Flotel Europa, a documentary directed by Vladimir Tomić, won the Special Jury Mention at the Sarajevo Film Festival on the 22 August 2015
In 1992, Vladimir Tomić was twelve years old when the war in Bosnia-Herzegovina started. He fled Sarajevo with his mother and older brother and sought asylum in Denmark. With refugee camps completely full, the Danish Red Cross began housing refugees on an enormous ship called Flotel Europa, moored in the port of Copenhagen. Young Vladimir was excited about his new floating house, which became a temporary home for about 1,000 refugees from the former Yugoslavia, while they waited for decisions on their asylum applications.
Vladimir Tomić is now an award-winning director living in Copenhagen. He presented his documentary, Flotel Europa, at the Sarajevo Film Festival and received the Special Jury Mention at the closing ceremony on 22 August 2015. Flotel Europa also received the Jury’s Special Mention at the Berlinale Festival, the award for Best Balkan documentary at the Dokufest in Kosovo and the Best Documentary Award at the International Documentary Film Festival in Belgrade.
Flotel Europa is entirely based on footage shot by refugees living on the ship. Families used to send VHS messages and footage of their on-board life to their relatives back home: people in the communal kitchen and laundry room, the TV room, dance performances, big celebrations and people playing music in their small windowless cabins. Drawing on his memories from the two years he lived on-board, the director transforms these images with an autobiographical narrative.
The idea of making a film about Bosnian refugees in Denmark was on Vladimir’s mind for a long time. He conducted interviews with refugees in Copenhagen and together with producer, Selma Jusufbegović, started collecting footage filmed on the Flotel Europa in the 1990s. According to the director, refugees “filmed this material to send in humanitarian convoys”, which also took food to their families in Bosnia. “Some people filmed a lot.

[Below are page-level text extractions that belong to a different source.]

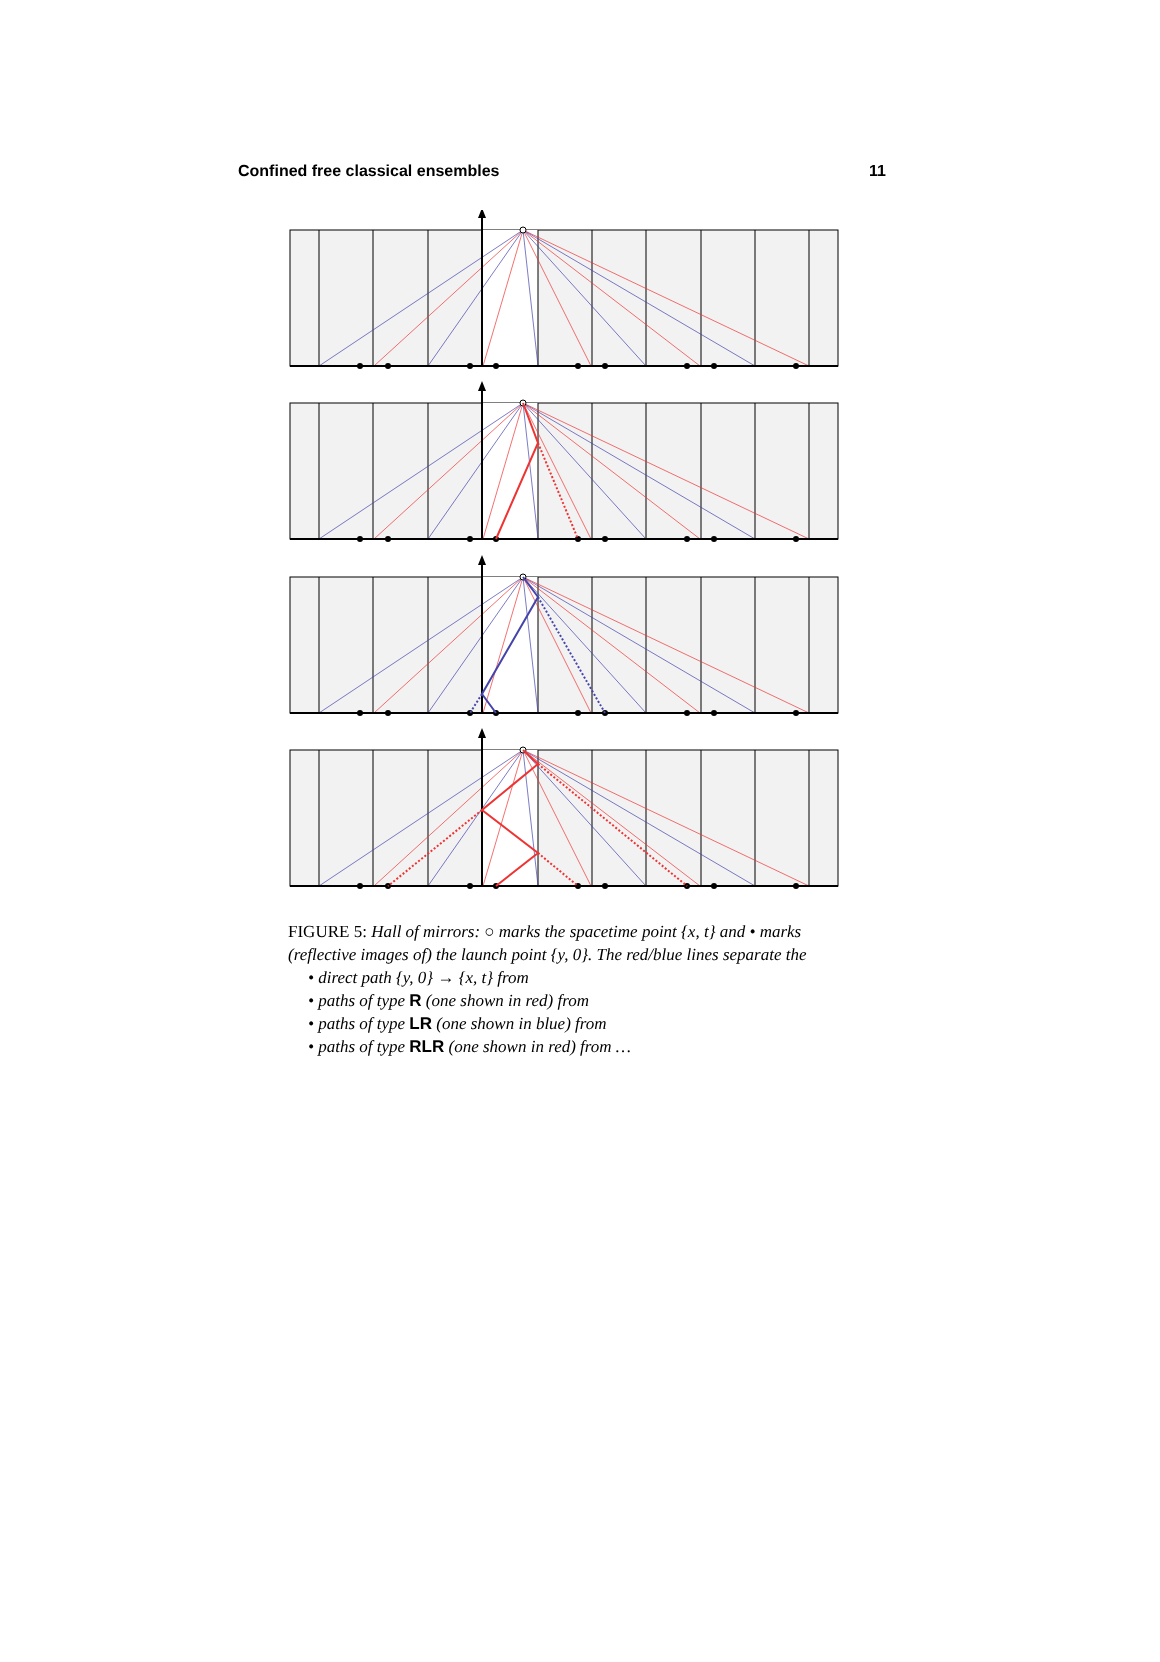Confined free classical ensembles 11
FIGURE 5: Hall of mirrors: ○ marks the spacetime point {x, t} and • marks (reflective images of) the launch point {y, 0}. The red/blue lines separate the
• direct path {y, 0} → {x, t} from
• paths of type R (one shown in red) from
• paths of type LR (one shown in blue) from
• paths of type RLR (one shown in red) from …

There were hundreds of hours of material we had to digitalize.”
The hours of selected material were edited by Srdjan Keča, director of A Letter to Dad, another documentary about the war in the former Yugoslavia. “There was poetry in the images,” Vladimir observes. “You didn’t even need any words for it.”
Yet Vladimir’s narrative is rich with personal insights of life on Flotel Europa. “We didn’t have permission to work or go to school,” the director recalls. “We were allowed to go to the city but had nothing to do there – we had no money to spend.” The film shows Vladimir growing up, making new friends and falling in love, while his older friends are playing rock and dating Danish girls. “They called them passport girls,” he says in the documentary. Young Vladimir falls in love with Melisa, who also lived on-board and danced in folklore performances. “The documentary went to Berlin and Melisa’s picture was everywhere,” Vladimir says. “My producer said maybe we should call her. We gave her the film and it was one of the longest hours of my life,” he remembers with a smile. He was relieved when Melisa told him she liked the documentary and felt honored by it. “She said it was a great thing to her.”

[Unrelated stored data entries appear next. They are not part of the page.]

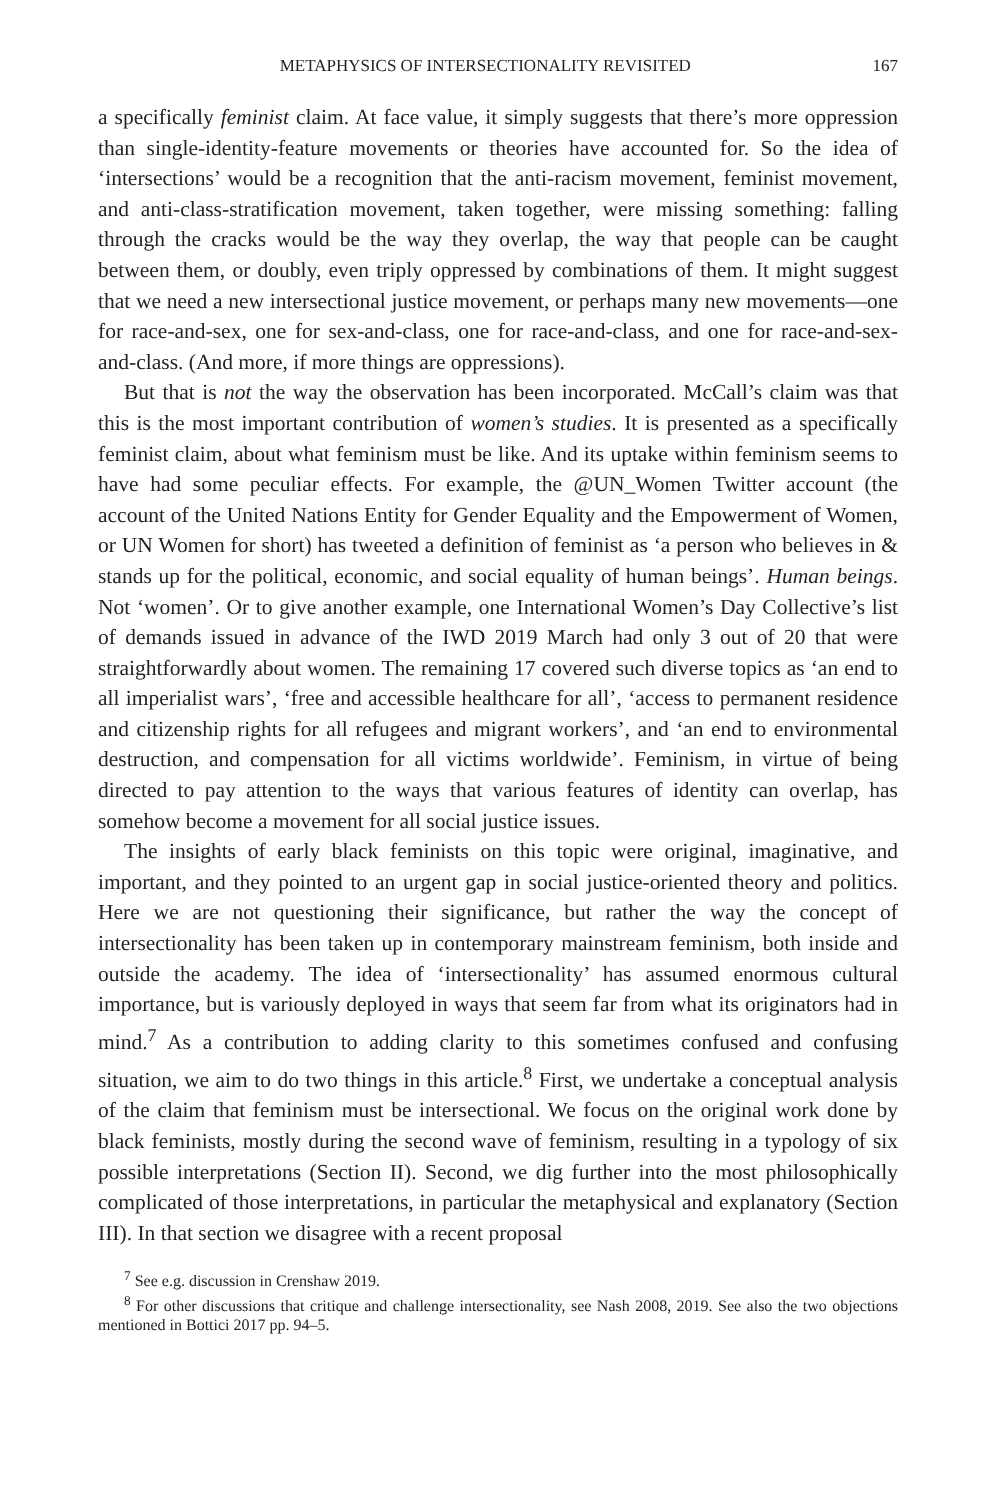METAPHYSICS OF INTERSECTIONALITY REVISITED 167
a specifically feminist claim. At face value, it simply suggests that there’s more oppression than single-identity-feature movements or theories have accounted for. So the idea of ‘intersections’ would be a recognition that the anti-racism movement, feminist movement, and anti-class-stratification movement, taken together, were missing something: falling through the cracks would be the way they overlap, the way that people can be caught between them, or doubly, even triply oppressed by combinations of them. It might suggest that we need a new intersectional justice movement, or perhaps many new movements—one for race-and-sex, one for sex-and-class, one for race-and-class, and one for race-and-sex-and-class. (And more, if more things are oppressions).
But that is not the way the observation has been incorporated. McCall’s claim was that this is the most important contribution of women’s studies. It is presented as a specifically feminist claim, about what feminism must be like. And its uptake within feminism seems to have had some peculiar effects. For example, the @UN_Women Twitter account (the account of the United Nations Entity for Gender Equality and the Empowerment of Women, or UN Women for short) has tweeted a definition of feminist as ‘a person who believes in & stands up for the political, economic, and social equality of human beings’. Human beings. Not ‘women’. Or to give another example, one International Women’s Day Collective’s list of demands issued in advance of the IWD 2019 March had only 3 out of 20 that were straightforwardly about women. The remaining 17 covered such diverse topics as ‘an end to all imperialist wars’, ‘free and accessible healthcare for all’, ‘access to permanent residence and citizenship rights for all refugees and migrant workers’, and ‘an end to environmental destruction, and compensation for all victims worldwide’. Feminism, in virtue of being directed to pay attention to the ways that various features of identity can overlap, has somehow become a movement for all social justice issues.
The insights of early black feminists on this topic were original, imaginative, and important, and they pointed to an urgent gap in social justice-oriented theory and politics. Here we are not questioning their significance, but rather the way the concept of intersectionality has been taken up in contemporary mainstream feminism, both inside and outside the academy. The idea of ‘intersectionality’ has assumed enormous cultural importance, but is variously deployed in ways that seem far from what its originators had in mind.<sup>7</sup> As a contribution to adding clarity to this sometimes confused and confusing situation, we aim to do two things in this article.<sup>8</sup> First, we undertake a conceptual analysis of the claim that feminism must be intersectional. We focus on the original work done by black feminists, mostly during the second wave of feminism, resulting in a typology of six possible interpretations (Section II). Second, we dig further into the most philosophically complicated of those interpretations, in particular the metaphysical and explanatory (Section III). In that section we disagree with a recent proposal
<sup>7</sup> See e.g. discussion in Crenshaw 2019.
<sup>8</sup> For other discussions that critique and challenge intersectionality, see Nash 2008, 2019. See also the two objections mentioned in Bottici 2017 pp. 94–5.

The funny coming-of-age stories of falling in love contrast with a sense of growing nationalism and conflict between the Serbian, Bosniak and Croatian refugees on-board Flotel Europa. “There were 1,000 people, so of course there were some tensions,” Vladimir remembers, “but there were a lot of good people there.”
He tells the story of a man he met on-board, who was drafted by both the Bosnian and the Serb forces, and “had to flee not to shoot himself.” Vladimir laughs at the absurdity, adding, “This is my third film about the war in Bosnia, but this is the first film I use humor. I got older and have a new perspective [on the war] – it can be tragicomic.”
Flotel Europa is a metaphor for the split in identity and the instability and uncertainty of life as a refugee. Living in limbo, the refugees were floating offshore and had yet to be accepted on Danish soil. Today, the director still struggles with identity issues. He often feels “alienized”. He says, “I feel like everybody is my people. Like I belong to nowhere and everywhere at the same time.”